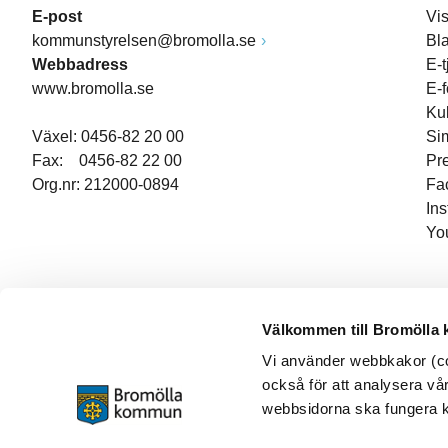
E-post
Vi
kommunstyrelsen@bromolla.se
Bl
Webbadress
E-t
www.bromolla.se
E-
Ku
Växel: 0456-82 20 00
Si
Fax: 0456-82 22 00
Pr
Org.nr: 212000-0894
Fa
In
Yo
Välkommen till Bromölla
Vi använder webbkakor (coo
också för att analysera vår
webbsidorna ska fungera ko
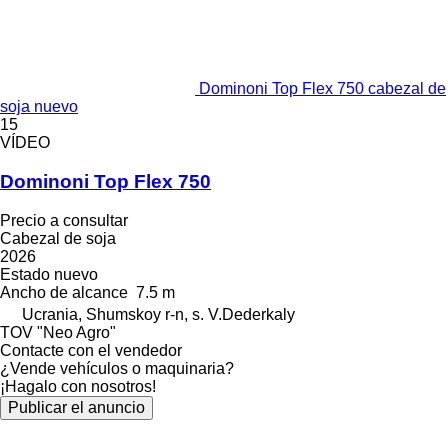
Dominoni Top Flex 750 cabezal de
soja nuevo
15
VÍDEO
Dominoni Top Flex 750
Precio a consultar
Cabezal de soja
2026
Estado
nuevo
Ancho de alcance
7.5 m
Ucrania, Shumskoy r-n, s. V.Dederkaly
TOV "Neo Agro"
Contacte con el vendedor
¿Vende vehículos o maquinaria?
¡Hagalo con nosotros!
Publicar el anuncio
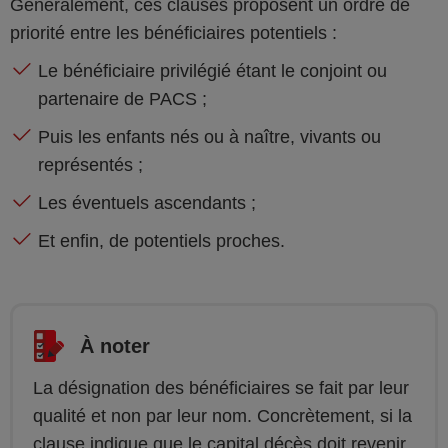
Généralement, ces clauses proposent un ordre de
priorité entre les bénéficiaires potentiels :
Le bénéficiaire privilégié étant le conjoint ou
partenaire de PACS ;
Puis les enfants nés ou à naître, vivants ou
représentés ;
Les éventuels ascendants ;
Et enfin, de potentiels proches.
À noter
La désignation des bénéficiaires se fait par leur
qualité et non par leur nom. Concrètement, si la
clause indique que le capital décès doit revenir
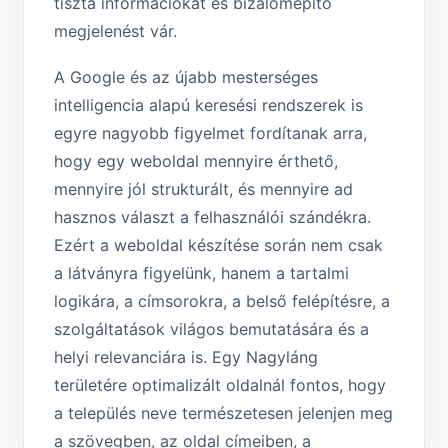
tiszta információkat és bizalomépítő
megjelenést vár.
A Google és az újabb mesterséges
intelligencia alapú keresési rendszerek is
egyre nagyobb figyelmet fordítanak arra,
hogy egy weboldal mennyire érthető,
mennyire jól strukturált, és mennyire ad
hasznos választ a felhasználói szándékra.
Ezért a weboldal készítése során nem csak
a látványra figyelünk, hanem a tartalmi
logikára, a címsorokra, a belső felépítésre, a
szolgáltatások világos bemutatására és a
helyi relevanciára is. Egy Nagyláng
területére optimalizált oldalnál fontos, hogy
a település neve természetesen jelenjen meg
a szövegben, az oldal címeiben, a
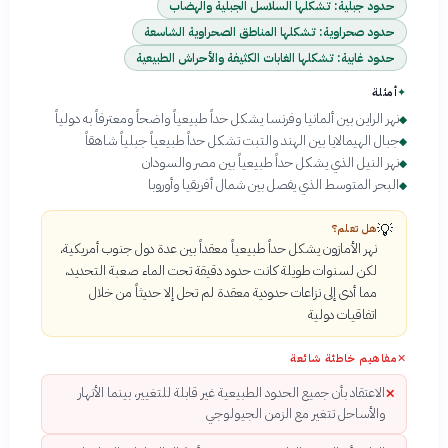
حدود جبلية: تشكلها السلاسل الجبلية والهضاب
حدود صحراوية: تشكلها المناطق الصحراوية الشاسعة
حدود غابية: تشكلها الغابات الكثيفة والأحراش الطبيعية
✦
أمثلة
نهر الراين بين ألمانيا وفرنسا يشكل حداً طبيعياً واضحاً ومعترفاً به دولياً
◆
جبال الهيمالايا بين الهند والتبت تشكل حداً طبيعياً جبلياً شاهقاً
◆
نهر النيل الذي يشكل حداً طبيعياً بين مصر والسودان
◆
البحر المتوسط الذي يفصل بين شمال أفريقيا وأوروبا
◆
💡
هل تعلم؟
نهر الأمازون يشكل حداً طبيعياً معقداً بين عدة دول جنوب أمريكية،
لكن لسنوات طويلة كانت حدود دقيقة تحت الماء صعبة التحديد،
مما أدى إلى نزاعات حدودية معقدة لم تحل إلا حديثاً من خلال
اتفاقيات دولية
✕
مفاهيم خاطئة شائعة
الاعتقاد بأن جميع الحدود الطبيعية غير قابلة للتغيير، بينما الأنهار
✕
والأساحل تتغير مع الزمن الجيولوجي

_ _ _ _ _ _ _

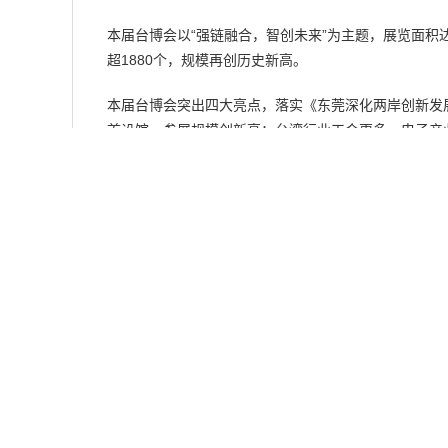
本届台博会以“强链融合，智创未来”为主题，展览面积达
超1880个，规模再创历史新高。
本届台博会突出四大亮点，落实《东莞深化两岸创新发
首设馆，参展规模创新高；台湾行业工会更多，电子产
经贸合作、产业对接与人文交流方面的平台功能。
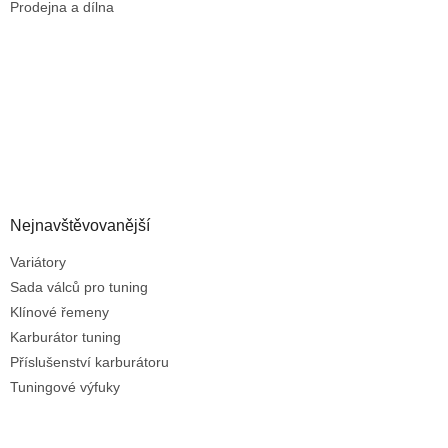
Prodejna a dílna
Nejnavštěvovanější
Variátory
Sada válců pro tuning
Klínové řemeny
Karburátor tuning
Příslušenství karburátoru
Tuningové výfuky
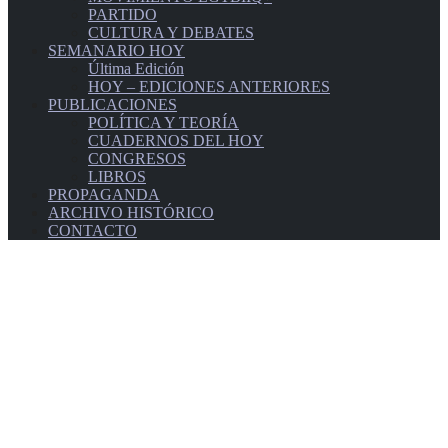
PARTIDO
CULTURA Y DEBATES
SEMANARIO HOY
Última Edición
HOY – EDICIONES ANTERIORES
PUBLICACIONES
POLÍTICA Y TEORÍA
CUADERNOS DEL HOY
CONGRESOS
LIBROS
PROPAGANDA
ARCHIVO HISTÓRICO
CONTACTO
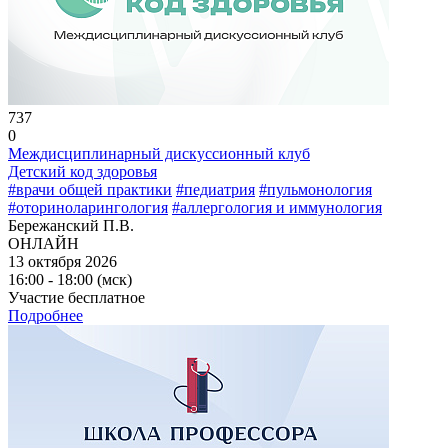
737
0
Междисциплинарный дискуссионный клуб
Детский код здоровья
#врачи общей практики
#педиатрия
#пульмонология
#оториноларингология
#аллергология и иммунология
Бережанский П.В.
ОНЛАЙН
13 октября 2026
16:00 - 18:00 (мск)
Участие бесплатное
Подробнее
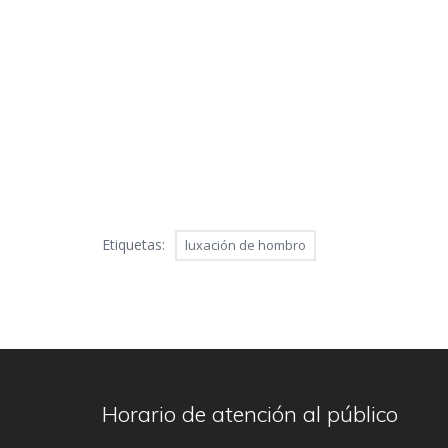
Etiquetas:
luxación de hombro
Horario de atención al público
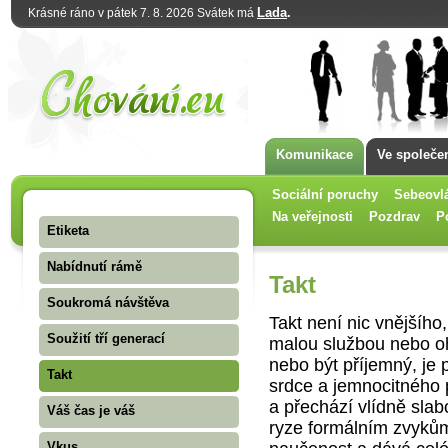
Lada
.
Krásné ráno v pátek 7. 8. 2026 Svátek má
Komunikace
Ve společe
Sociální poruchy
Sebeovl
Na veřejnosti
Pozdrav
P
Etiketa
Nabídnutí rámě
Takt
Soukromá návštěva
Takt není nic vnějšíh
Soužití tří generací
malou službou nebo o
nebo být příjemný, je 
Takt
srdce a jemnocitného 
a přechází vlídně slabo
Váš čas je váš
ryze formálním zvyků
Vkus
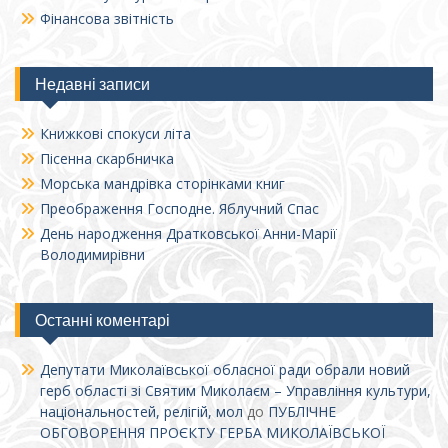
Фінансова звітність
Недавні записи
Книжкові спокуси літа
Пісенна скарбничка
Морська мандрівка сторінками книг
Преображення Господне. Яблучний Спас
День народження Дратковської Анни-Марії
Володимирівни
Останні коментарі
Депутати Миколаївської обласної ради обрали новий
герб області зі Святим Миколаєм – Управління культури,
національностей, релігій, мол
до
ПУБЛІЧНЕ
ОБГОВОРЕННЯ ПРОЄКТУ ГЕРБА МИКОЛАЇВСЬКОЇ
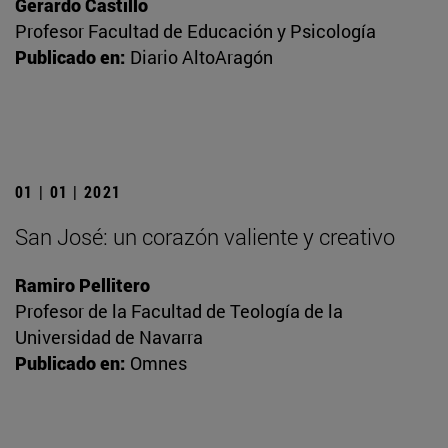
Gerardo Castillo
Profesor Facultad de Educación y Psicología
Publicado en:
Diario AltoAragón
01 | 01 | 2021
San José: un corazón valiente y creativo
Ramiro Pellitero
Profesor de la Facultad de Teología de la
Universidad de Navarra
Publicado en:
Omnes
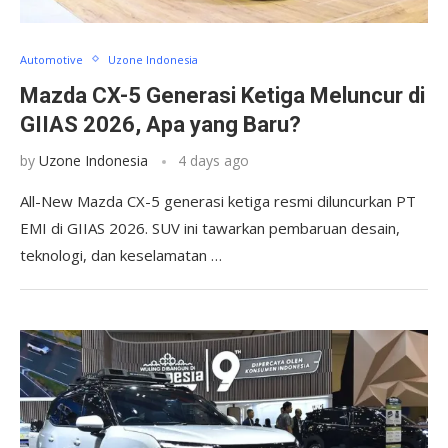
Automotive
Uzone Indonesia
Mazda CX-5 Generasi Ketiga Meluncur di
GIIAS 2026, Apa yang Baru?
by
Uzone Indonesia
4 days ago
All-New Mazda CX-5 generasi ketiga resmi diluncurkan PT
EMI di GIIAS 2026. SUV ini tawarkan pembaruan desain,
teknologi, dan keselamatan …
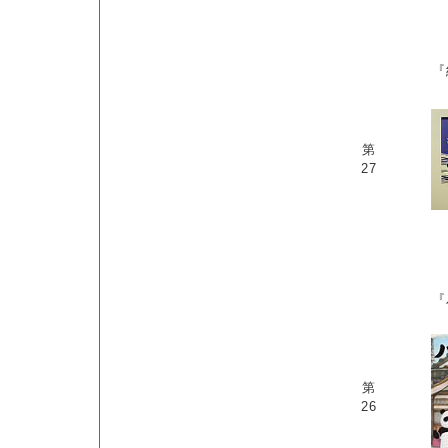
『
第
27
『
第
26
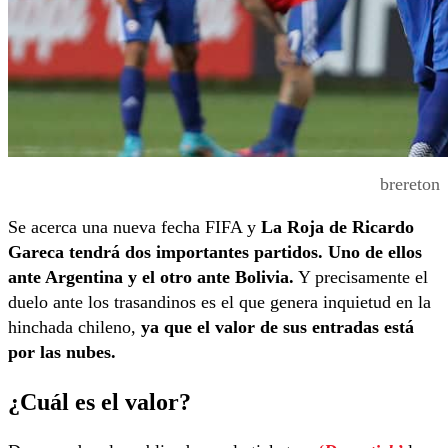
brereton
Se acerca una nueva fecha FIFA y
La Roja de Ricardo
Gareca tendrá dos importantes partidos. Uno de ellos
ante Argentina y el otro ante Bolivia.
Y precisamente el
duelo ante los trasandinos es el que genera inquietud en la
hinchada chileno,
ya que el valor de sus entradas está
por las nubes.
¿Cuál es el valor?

_ _ _ _ _ _ _

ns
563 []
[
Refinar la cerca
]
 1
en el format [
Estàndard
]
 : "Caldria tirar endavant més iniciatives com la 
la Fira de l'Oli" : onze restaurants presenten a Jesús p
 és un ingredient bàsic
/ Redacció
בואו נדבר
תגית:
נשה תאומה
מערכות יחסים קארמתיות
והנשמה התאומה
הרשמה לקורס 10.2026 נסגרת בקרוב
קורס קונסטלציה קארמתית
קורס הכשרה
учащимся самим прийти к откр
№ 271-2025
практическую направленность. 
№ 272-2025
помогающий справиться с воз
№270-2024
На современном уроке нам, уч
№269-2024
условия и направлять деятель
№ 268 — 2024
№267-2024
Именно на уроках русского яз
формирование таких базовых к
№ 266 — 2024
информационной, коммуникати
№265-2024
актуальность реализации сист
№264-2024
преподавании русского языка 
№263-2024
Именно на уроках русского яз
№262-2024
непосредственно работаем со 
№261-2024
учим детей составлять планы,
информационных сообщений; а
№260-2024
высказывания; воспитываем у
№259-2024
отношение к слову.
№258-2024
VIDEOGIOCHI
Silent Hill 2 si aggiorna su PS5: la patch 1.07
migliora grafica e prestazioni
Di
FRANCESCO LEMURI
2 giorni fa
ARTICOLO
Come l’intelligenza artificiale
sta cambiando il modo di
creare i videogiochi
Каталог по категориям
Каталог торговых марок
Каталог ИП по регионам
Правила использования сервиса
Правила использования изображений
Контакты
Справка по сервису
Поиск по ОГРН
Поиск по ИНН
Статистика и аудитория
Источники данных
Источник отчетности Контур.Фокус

_ _ _ _ _ _ _

### Prompt
Check the entries above line by line and return each one containing the word "mennyire".

### Exercise answer
hogy egy weboldal mennyire érthető,
mennyire jól strukturált, és mennyire ad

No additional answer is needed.